Starting at the first line of the listing and ending at the line that contains "винагороду. У межах однієї з", change every "ПОДПИСАТЬСЯ" to "ОФОРМИТЬ ПОДПИСКУ" and write out those lines again with nothing else altered.

Information shown:
============

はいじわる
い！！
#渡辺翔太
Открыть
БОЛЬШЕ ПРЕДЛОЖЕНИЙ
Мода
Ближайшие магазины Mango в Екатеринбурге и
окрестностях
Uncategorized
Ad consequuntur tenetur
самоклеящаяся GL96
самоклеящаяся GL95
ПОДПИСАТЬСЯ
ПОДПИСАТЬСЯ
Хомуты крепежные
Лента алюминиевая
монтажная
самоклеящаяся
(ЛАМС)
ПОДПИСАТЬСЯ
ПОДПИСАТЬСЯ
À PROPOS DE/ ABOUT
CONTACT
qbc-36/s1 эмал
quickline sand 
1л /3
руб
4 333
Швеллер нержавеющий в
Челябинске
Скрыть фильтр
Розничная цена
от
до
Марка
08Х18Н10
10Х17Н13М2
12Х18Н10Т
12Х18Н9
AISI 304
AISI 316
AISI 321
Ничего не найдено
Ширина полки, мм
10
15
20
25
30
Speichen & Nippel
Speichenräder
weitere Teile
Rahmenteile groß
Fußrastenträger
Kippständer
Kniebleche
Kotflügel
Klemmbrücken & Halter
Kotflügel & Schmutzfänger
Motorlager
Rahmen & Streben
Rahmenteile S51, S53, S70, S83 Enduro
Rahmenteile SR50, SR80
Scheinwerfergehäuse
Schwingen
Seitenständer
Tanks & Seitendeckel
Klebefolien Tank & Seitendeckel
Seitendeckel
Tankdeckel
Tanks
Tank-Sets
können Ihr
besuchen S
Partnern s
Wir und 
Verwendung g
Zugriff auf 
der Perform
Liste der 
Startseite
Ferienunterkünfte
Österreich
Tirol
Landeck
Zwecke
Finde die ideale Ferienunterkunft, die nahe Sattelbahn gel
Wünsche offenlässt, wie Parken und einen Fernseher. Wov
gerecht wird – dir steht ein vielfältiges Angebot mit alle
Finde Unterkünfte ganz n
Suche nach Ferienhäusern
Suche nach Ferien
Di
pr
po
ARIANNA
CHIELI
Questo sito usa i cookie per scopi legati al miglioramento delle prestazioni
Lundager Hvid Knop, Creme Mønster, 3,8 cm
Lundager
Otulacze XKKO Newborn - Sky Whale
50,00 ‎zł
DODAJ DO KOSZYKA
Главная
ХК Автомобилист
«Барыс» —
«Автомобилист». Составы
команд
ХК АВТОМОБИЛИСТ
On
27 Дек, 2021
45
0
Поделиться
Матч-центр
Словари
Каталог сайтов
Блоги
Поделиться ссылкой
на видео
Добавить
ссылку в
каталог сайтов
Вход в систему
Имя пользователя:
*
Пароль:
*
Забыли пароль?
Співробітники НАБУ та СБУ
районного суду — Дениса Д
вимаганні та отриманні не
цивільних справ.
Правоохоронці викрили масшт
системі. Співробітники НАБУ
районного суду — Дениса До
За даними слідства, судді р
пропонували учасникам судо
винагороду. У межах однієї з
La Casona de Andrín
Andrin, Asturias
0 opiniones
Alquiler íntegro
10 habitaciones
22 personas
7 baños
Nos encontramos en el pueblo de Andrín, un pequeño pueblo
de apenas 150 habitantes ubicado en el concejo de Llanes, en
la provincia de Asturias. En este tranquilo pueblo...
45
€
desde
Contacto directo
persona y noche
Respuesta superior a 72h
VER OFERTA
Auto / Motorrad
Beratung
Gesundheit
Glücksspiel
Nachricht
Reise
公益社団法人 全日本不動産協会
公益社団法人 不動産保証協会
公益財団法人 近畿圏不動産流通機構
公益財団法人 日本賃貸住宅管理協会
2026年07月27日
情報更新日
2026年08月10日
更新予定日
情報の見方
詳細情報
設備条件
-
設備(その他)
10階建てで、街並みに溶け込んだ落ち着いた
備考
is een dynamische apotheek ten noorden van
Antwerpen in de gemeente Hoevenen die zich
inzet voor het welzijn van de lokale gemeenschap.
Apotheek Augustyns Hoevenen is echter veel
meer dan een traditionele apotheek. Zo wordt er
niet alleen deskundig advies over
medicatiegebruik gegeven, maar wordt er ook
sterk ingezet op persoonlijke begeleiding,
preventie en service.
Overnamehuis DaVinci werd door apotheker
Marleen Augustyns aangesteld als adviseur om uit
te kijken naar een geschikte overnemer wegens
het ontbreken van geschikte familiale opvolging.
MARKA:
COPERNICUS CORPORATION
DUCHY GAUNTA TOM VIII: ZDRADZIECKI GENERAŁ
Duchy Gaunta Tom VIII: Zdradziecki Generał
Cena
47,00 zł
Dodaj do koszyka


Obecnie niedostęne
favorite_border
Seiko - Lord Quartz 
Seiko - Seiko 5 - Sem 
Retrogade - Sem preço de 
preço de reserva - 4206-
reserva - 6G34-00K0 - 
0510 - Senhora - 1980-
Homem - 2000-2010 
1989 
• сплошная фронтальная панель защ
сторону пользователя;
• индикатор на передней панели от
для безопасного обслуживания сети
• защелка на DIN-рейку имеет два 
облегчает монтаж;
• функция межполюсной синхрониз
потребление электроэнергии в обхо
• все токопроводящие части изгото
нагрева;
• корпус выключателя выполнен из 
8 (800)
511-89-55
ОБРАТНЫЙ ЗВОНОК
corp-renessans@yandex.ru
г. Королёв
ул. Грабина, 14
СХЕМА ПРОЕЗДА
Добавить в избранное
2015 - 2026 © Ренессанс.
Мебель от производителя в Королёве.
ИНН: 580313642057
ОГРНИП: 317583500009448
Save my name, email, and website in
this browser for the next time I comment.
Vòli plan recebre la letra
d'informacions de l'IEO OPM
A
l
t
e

============

Task solution:
はいじわる
い！！
#渡辺翔太
Открыть
БОЛЬШЕ ПРЕДЛОЖЕНИЙ
Мода
Ближайшие магазины Mango в Екатеринбурге и
окрестностях
Uncategorized
Ad consequuntur tenetur
самоклеящаяся GL96
самоклеящаяся GL95
ОФОРМИТЬ ПОДПИСКУ
ОФОРМИТЬ ПОДПИСКУ
Хомуты крепежные
Лента алюминиевая
монтажная
самоклеящаяся
(ЛАМС)
ОФОРМИТЬ ПОДПИСКУ
ОФОРМИТЬ ПОДПИСКУ
À PROPOS DE/ ABOUT
CONTACT
qbc-36/s1 эмал
quickline sand 
1л /3
руб
4 333
Швеллер нержавеющий в
Челябинске
Скрыть фильтр
Розничная цена
от
до
Марка
08Х18Н10
10Х17Н13М2
12Х18Н10Т
12Х18Н9
AISI 304
AISI 316
AISI 321
Ничего не найдено
Ширина полки, мм
10
15
20
25
30
Speichen & Nippel
Speichenräder
weitere Teile
Rahmenteile groß
Fußrastenträger
Kippständer
Kniebleche
Kotflügel
Klemmbrücken & Halter
Kotflügel & Schmutzfänger
Motorlager
Rahmen & Streben
Rahmenteile S51, S53, S70, S83 Enduro
Rahmenteile SR50, SR80
Scheinwerfergehäuse
Schwingen
Seitenständer
Tanks & Seitendeckel
Klebefolien Tank & Seitendeckel
Seitendeckel
Tankdeckel
Tanks
Tank-Sets
können Ihr
besuchen S
Partnern s
Wir und 
Verwendung g
Zugriff auf 
der Perform
Liste der 
Startseite
Ferienunterkünfte
Österreich
Tirol
Landeck
Zwecke
Finde die ideale Ferienunterkunft, die nahe Sattelbahn gel
Wünsche offenlässt, wie Parken und einen Fernseher. Wov
gerecht wird – dir steht ein vielfältiges Angebot mit alle
Finde Unterkünfte ganz n
Suche nach Ferienhäusern
Suche nach Ferien
Di
pr
po
ARIANNA
CHIELI
Questo sito usa i cookie per scopi legati al miglioramento delle prestazioni
Lundager Hvid Knop, Creme Mønster, 3,8 cm
Lundager
Otulacze XKKO Newborn - Sky Whale
50,00 ‎zł
DODAJ DO KOSZYKA
Главная
ХК Автомобилист
«Барыс» —
«Автомобилист». Составы
команд
ХК АВТОМОБИЛИСТ
On
27 Дек, 2021
45
0
Поделиться
Матч-центр
Словари
Каталог сайтов
Блоги
Поделиться ссылкой
на видео
Добавить
ссылку в
каталог сайтов
Вход в систему
Имя пользователя:
*
Пароль:
*
Забыли пароль?
Співробітники НАБУ та СБУ
районного суду — Дениса Д
вимаганні та отриманні не
цивільних справ.
Правоохоронці викрили масшт
системі. Співробітники НАБУ
районного суду — Дениса До
За даними слідства, судді р
пропонували учасникам судо
винагороду. У межах однієї з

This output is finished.